A major earthquake struck western China early Friday, but there were no reports of casualties.

The magnitude-7.2 quake hit at 6:33 a.m., about 225 140 miles southeast of the city of Hotan in southwest Xinjiang province, the U.S. Geological Survey reported.

China's Earthquake Administration confirmed the earthquake, but said it had a magnitude of 7.3.

There were no reports of casualties in the sparsely populated area, a spokesman for the agency said. The spokesman, reached at agency offices, declined to give his name.

There were four aftershocks in the region, ranging from magnitude 5.0 to magnitude 5.2, according to a notice on the Earthquake Administration's Web site.

The earthquakes occurred around Ahqan town and Bostan town, just north of the Kunlun mountains, with a total population of around 13,400 people, according to Chinese state media.

China's state-run television channel CCTV said some houses had collapsed, but that no one was hurt.

Xinjiang is a predominantly Muslim region with a culture that is distinctly different from that of China's ethnic Han majority.

Dale Grant, a USGS geophysicist, described the area as "very seismically active," and said Friday's temblor was the biggest there on record.

The Earthquake Administration said the last earthquake in the Hotan region in 1992 had a 5.9 magnitude.

A quake that hit western Xinjiang in 2003 had a 6.8 magnitude and killed 268 people in Bachu county.

Meanwhile, a moderate earthquake jolted an area of southwestern China close to the border with Myanmar, the official Xinhua News Agency reported.

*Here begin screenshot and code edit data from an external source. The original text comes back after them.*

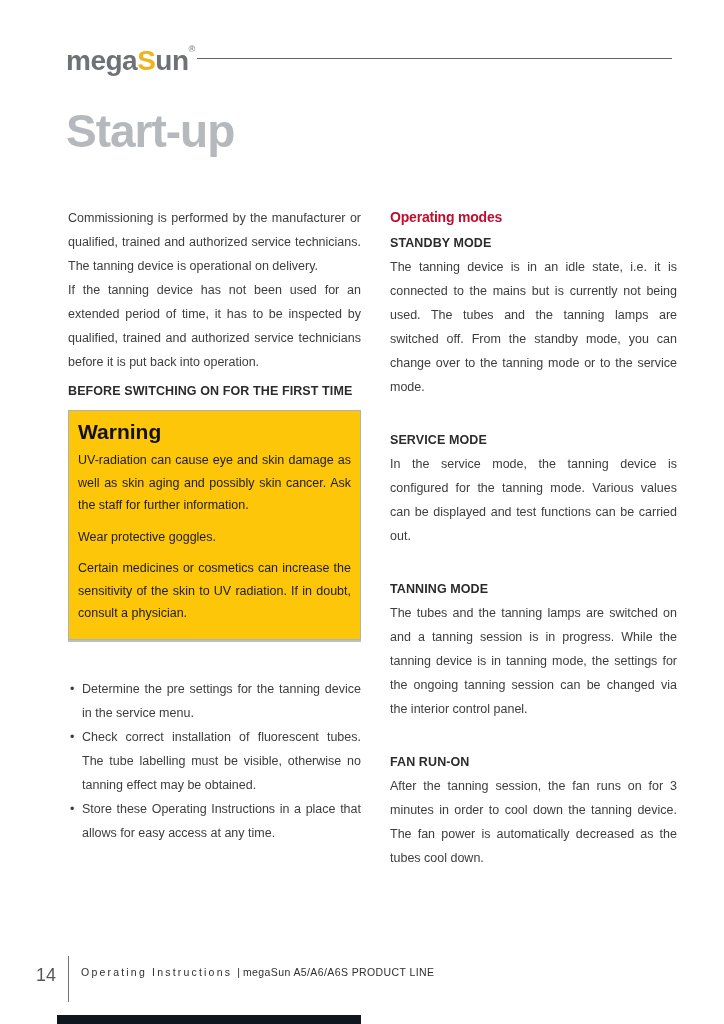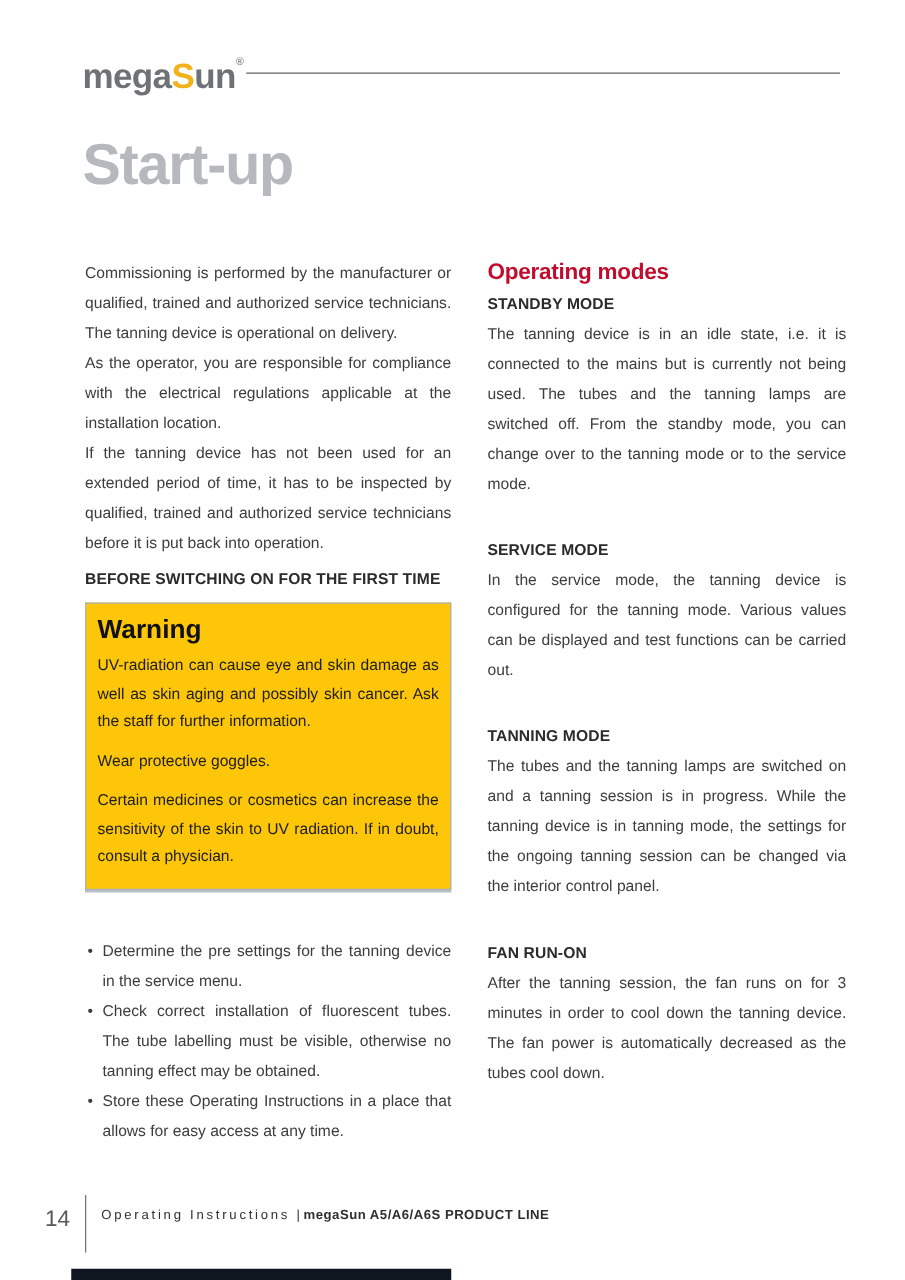--- a/index.html
+++ b/index.html
@@ -105,21 +105,21 @@
     margin-bottom: 2px;
     color: #111111;
   }
   .warning-box .para { margin-bottom: 9px; line-height: 22.5px; }
   .warning-box .para:last-child { margin-bottom: 2px; }
 
   .post-box-bullets { margin-top: 37px; }
 
   
   .section-heading {
-    font-size: 18px;
+    font-size: 14px;
     font-weight: bold;
     color: #c00d2d;
     letter-spacing: -0.2px;
     line-height: 22px;
     margin-bottom: 3px;
   }
   .mode-title { margin-top: 0; margin-bottom: 0px; }
   .mode-block { margin-bottom: 29px; }
   .mode-block:last-child { margin-bottom: 0; }
 
@@ -147,21 +147,21 @@
   }
   .footer-text {
     font-size: 10.5px;
     color: #2f2f2f;
     line-height: 20px;
     margin-top: 6px;
     white-space: nowrap;
   }
   .footer-label { letter-spacing: 2.2px; }
   .footer-sep { margin: 0 3px 0 5px; }
-  .footer-product { font-weight: bold; letter-spacing: 0.4px; }
+  .footer-product { font-weight: normal; letter-spacing: 0.4px; }
 
   
   .bottom-bar {
     position: absolute;
     left: 57px;
     top: 1015px;
     width: 304px;
     height: 9px;
     background: #10161f;
   }
@@ -175,21 +175,20 @@
     <div class="logo">
       <span>mega</span><span class="logo-s">S</span><span>un</span><span class="logo-reg">®</span>
     </div>
     <div class="header-rule"></div>
   </div>
 
   <div class="page-title">Start-up</div>
 
   <div class="col col-left">
     <p class="para">Commissioning is performed by the manufacturer or qualified, trained and authorized service technicians. The tanning device is operational on delivery.</p>
-    <p class="para">As the operator, you are responsible for compliance with the electrical regulations applicable at the installation location.</p>
     <p class="para">If the tanning device has not been used for an extended period of time, it has to be inspected by qualified, trained and authorized service technicians before it is put back into operation.</p>
 
     <div class="subhead">BEFORE SWITCHING ON FOR THE FIRST TIME</div>
 
     <div class="warning-box">
       <div class="warning-title">Warning</div>
       <p class="para">UV-radiation can cause eye and skin damage as well as skin aging and possibly skin cancer. Ask the staff for further information.</p>
       <p class="para">Wear protective goggles.</p>
       <p class="para">Certain medicines or cosmetics can increase the sensitivity of the skin to UV radiation. If in doubt, consult a physician.</p>
     </div>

There were no immediate reports of casualties or damage following the magnitude 5 quake in Yunnan province Friday night, the report said.

Phones at the seismological bureau in Yunnan's Yingjiang County were busy.

China's deadliest earthquake in modern history struck the northeastern city of Tangshan on July 28, 1976, killing some 240,000 people. Its magnitude was measured at 7.8 to 8.2.